The lesson one draws from the ‘Business Partner’ concept is to avoid being pigeonholed in an administrative role and to take the initiative to broaden the remit of the unit today, not five or ten years down the road when more staff are available. As the business grows, otherwise, the line managers who are the ’customers’ of HR simply become accustomed to an HR organisation of form-fillers and administrative assistants, nothing more.
Reinhardt (2008) suggests pro-actively operationalising the Ulrich model at once by taking three steps:
- Save time, cost and break ties with exclusive identification as administrative service by switching to a Shared Service Centre facility, i.e., outsourcing. Outsourced HR takes on the responsibility for all routine processes: contract management, payroll processing and pay slips, and training seminar administration. Resistance to undertaking this may spring from the perception that administrative tasks are too specialised for outsiders to understand but the truth is that these are all functions with a great degree of commonality across industries and irrespective of the scale of company operations. Nonetheless, it is incumbent on my HR organisation to implement proper oversight for professionalism and quality service.
- Immediately transition to a proactive ‘customer management’ role by establishing or deepening relationships with the line managers and supervisors who are HR partner in employee relations and motivation.
- Break new ground with initiatives, however rudimentary, to systematise employee development, performance appraisal, job evaluation and salary grade structures.
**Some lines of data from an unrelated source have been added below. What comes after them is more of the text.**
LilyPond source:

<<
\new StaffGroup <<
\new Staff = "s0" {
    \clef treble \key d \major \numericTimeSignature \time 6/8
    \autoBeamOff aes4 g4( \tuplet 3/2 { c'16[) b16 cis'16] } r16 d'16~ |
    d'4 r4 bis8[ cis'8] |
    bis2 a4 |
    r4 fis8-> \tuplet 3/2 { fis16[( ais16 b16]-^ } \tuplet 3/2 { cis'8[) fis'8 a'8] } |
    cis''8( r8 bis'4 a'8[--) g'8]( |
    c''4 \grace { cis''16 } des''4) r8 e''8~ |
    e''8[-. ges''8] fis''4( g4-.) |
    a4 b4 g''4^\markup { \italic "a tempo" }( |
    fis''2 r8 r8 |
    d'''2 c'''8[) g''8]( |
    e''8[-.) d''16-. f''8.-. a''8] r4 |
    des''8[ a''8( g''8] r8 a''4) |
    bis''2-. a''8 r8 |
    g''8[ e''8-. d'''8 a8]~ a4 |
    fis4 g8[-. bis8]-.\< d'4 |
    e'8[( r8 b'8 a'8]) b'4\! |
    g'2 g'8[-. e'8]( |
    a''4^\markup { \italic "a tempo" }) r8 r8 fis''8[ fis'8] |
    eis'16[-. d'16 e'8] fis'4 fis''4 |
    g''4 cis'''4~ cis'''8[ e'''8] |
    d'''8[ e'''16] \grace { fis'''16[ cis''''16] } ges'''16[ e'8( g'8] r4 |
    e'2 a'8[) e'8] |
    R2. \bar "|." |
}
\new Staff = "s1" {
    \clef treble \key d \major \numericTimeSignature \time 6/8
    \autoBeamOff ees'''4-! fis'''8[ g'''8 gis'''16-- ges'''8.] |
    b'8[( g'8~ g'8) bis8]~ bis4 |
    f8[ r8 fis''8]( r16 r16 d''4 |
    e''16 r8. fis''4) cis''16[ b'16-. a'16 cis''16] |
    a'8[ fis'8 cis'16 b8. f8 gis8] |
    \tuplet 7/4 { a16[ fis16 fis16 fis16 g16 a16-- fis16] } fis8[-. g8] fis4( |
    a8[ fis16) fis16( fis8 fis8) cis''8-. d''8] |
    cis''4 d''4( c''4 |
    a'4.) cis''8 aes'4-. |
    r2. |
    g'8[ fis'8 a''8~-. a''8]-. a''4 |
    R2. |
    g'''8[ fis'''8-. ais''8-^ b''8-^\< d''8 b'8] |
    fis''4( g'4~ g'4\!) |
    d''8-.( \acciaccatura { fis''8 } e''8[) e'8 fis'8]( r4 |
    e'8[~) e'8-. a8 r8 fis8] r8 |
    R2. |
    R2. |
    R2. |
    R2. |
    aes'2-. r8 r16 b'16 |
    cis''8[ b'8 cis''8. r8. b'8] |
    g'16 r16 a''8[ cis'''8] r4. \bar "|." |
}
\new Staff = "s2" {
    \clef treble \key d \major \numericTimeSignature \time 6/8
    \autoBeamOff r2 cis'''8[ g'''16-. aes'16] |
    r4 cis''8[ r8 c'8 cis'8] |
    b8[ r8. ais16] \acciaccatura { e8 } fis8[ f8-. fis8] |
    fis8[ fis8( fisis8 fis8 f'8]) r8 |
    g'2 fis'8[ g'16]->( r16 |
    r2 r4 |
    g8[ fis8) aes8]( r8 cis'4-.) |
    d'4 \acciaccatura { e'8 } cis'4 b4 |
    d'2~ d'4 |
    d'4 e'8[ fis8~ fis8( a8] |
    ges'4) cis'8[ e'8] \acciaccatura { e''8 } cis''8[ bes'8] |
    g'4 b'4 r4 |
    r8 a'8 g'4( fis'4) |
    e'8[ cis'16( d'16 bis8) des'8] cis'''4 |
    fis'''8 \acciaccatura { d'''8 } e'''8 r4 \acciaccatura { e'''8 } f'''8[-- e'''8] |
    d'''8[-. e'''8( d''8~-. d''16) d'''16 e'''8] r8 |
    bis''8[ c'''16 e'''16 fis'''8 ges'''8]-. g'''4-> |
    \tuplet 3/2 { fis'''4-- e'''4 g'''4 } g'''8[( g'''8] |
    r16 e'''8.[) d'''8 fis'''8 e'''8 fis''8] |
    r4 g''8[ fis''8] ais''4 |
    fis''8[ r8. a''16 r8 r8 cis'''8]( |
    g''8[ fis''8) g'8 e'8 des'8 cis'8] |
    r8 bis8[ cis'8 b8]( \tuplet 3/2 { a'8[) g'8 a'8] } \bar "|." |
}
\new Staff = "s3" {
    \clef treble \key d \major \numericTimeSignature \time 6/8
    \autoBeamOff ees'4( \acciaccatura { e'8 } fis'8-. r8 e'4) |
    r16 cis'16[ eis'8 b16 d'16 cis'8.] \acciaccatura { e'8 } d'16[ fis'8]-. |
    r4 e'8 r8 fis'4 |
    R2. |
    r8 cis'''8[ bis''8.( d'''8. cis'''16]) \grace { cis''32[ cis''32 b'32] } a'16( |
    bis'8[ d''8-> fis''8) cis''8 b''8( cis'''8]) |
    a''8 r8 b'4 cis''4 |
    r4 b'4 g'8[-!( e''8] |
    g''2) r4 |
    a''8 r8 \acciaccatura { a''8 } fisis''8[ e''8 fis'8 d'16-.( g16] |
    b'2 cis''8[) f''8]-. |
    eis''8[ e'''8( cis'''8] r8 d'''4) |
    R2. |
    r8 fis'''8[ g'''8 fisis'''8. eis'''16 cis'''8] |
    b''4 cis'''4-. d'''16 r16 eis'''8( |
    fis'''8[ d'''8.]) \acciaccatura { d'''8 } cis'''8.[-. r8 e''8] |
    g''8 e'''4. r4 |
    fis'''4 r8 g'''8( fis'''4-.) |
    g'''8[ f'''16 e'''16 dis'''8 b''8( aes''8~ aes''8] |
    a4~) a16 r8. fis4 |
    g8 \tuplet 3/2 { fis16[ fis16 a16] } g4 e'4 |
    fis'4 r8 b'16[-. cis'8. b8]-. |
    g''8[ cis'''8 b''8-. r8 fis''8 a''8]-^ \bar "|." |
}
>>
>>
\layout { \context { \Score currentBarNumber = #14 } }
Classed as Principles and Concept Development (Ibid.), such a role can propel HR marketing by offering management development as the inducement.
Conclusion
Models being what they are, both the Ulrich and Storey theories succeed in postulating key roles for the HR organisation in a sizeable company, notably one where managing the people resource is complicated by globe-spanning operations. Neither model fully accounts for the rich tapestry of HR functions that advance employee well-being in tandem with corporate goals. Neither do they seem to cover the limitations of flexing HR potential in an SME. Nevertheless the astute HR manager must learn to define her role in broader, more diverse terms and market the same to her internal stakeholders: the CEO, managers and senior supervisors.
Bibliography
Caldwell, R. (2003)The changing roles of personnel managers: Old ambiguities, new uncertainties. Journal of Management Studies, 40: pp. 983-1003.
Reinhardt, A. (2008) Barriers and open doors with “HR Business Partners”: An HR concept is translated into practice. Steinbeis Publications. Web.
Sissons, K. & Storey, J. (2000) The realities of human resource management: Managing the employment relationship. OUP
Ulrich, D. (1998) A new mandate for human resources: Analysis of the functions of the human resources departments in increasing productivity and profits. Harvard Business Review, 76 (1) pp. 124-134.